**ASSIGNMENT**.
For the entries below, print exactly the lines between the line holding "17: (327, 271, 0.85)" and the line holding "35: (63, 268, 1.40)", inclusive, and nothing else.

**RECORDS FOR PROCESSING**.
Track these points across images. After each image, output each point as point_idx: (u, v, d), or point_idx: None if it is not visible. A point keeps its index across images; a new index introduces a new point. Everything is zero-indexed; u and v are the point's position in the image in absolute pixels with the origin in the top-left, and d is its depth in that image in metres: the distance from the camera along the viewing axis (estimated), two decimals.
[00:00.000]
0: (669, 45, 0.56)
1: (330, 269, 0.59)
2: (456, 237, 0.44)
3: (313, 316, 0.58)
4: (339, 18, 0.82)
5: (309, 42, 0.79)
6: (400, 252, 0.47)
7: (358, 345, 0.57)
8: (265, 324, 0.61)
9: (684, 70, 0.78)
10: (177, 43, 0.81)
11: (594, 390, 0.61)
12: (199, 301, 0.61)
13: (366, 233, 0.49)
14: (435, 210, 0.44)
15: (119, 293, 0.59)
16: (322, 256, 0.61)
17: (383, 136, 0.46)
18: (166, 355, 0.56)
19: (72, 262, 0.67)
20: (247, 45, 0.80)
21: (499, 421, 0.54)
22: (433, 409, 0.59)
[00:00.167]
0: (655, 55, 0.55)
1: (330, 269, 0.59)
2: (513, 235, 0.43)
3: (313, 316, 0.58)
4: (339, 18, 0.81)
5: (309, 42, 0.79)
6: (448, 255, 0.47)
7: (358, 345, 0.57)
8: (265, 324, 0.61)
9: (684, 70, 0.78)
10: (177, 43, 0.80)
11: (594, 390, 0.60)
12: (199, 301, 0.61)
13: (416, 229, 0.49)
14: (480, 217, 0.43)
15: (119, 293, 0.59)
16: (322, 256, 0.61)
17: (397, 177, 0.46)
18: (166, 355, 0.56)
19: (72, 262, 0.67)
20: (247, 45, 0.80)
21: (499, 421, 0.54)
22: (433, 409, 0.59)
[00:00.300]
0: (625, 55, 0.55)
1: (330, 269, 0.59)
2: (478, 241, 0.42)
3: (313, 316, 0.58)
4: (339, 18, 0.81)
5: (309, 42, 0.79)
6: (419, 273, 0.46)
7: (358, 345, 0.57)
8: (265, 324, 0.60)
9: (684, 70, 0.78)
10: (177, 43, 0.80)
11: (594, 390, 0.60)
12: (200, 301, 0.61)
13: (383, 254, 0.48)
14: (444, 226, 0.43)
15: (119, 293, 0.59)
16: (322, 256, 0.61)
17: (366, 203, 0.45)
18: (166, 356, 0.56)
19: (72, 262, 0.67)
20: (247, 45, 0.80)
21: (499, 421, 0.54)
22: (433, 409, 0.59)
==
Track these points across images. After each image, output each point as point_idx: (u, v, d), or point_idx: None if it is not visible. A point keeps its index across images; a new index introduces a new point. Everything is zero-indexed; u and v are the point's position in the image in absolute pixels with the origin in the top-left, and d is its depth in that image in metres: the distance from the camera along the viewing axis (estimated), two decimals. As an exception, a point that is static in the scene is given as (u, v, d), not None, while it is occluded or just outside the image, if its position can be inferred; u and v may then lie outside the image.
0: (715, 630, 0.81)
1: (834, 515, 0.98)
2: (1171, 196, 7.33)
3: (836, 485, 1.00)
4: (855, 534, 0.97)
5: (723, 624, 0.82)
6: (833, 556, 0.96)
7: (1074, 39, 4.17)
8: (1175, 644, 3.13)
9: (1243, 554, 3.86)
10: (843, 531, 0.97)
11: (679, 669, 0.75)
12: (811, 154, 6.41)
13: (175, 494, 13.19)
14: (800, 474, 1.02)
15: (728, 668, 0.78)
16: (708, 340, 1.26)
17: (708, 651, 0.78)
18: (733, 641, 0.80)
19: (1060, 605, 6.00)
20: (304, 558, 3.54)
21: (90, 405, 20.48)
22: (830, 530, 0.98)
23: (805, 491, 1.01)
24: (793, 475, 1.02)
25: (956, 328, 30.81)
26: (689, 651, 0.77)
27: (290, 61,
--
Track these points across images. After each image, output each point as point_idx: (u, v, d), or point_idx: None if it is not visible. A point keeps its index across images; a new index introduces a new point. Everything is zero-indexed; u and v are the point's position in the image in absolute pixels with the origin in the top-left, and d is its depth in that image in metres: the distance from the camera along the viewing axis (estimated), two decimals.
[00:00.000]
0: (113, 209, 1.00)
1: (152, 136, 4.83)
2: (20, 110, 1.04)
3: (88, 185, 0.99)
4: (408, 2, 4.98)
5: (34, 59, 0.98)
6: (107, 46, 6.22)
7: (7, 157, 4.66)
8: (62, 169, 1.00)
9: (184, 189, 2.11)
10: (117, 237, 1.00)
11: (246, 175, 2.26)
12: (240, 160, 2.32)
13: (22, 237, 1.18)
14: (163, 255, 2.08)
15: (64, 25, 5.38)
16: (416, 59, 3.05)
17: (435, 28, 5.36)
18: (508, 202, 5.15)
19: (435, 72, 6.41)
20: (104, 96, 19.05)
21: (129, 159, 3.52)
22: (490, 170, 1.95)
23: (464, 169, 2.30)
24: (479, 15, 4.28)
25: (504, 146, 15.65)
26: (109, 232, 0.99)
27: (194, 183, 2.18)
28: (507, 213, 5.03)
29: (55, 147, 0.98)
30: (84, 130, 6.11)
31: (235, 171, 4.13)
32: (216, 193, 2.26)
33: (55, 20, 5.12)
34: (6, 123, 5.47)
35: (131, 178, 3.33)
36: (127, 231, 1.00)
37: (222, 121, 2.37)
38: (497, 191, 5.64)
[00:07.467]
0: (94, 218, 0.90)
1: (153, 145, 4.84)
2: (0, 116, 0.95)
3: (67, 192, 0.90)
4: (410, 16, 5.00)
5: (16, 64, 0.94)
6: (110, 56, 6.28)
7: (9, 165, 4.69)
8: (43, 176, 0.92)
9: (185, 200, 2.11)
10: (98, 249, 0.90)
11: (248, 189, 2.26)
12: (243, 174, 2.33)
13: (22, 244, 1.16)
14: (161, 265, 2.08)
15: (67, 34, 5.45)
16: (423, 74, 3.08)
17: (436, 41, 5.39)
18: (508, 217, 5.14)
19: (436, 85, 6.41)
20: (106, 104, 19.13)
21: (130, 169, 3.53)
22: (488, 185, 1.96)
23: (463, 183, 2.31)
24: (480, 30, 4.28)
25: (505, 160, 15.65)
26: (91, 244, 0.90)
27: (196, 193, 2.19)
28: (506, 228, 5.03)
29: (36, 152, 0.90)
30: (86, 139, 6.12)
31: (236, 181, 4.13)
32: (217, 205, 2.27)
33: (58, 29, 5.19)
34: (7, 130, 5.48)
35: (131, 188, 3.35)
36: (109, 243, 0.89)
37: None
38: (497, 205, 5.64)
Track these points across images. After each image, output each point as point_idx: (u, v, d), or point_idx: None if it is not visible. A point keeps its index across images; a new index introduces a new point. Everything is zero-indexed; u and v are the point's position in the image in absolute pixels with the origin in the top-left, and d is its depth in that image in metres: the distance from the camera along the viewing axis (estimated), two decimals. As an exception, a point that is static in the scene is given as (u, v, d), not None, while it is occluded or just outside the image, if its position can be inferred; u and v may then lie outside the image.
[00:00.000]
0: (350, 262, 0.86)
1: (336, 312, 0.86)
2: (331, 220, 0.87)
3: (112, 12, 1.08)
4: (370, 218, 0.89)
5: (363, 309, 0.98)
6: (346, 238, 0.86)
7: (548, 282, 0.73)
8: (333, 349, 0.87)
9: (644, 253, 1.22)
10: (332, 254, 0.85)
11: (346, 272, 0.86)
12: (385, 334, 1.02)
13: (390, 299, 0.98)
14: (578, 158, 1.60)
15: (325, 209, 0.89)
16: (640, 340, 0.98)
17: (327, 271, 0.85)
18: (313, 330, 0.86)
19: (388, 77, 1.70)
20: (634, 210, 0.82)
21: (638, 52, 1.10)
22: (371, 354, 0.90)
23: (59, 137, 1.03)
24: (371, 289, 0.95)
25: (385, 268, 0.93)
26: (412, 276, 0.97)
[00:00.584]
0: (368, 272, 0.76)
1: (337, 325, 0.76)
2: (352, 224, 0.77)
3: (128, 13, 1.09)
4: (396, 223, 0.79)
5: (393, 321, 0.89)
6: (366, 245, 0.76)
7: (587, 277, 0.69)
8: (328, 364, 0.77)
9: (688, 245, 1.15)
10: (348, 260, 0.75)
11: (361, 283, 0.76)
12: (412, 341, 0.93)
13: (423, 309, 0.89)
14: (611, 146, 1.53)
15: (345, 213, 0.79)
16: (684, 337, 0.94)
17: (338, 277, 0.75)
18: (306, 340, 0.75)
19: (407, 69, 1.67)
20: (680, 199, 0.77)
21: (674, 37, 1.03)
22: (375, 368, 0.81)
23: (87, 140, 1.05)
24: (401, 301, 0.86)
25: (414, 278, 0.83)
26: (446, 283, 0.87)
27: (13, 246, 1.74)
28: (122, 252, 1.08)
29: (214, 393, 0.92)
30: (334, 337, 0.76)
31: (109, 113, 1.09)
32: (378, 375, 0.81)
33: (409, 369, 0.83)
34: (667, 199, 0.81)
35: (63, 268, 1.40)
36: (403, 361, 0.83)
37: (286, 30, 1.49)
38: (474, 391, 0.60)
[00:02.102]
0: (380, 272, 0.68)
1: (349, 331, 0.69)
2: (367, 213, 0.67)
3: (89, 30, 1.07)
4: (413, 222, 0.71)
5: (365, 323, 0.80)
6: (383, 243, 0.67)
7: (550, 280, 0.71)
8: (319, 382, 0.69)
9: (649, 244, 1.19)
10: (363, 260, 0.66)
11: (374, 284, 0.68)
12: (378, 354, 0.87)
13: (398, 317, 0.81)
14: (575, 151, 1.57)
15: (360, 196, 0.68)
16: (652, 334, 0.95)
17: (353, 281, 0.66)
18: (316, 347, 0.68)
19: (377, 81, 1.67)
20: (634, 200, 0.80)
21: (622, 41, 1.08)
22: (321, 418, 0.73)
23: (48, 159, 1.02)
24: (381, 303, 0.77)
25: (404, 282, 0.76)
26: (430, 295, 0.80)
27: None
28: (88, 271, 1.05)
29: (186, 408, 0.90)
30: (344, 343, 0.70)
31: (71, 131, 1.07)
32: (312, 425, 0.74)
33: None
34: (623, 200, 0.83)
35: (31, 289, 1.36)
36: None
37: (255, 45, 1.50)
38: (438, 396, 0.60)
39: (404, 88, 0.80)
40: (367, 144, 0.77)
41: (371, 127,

**REPLY TO THE EXERCISE**.
17: (327, 271, 0.85)
18: (313, 330, 0.86)
19: (388, 77, 1.70)
20: (634, 210, 0.82)
21: (638, 52, 1.10)
22: (371, 354, 0.90)
23: (59, 137, 1.03)
24: (371, 289, 0.95)
25: (385, 268, 0.93)
26: (412, 276, 0.97)
[00:00.584]
0: (368, 272, 0.76)
1: (337, 325, 0.76)
2: (352, 224, 0.77)
3: (128, 13, 1.09)
4: (396, 223, 0.79)
5: (393, 321, 0.89)
6: (366, 245, 0.76)
7: (587, 277, 0.69)
8: (328, 364, 0.77)
9: (688, 245, 1.15)
10: (348, 260, 0.75)
11: (361, 283, 0.76)
12: (412, 341, 0.93)
13: (423, 309, 0.89)
14: (611, 146, 1.53)
15: (345, 213, 0.79)
16: (684, 337, 0.94)
17: (338, 277, 0.75)
18: (306, 340, 0.75)
19: (407, 69, 1.67)
20: (680, 199, 0.77)
21: (674, 37, 1.03)
22: (375, 368, 0.81)
23: (87, 140, 1.05)
24: (401, 301, 0.86)
25: (414, 278, 0.83)
26: (446, 283, 0.87)
27: (13, 246, 1.74)
28: (122, 252, 1.08)
29: (214, 393, 0.92)
30: (334, 337, 0.76)
31: (109, 113, 1.09)
32: (378, 375, 0.81)
33: (409, 369, 0.83)
34: (667, 199, 0.81)
35: (63, 268, 1.40)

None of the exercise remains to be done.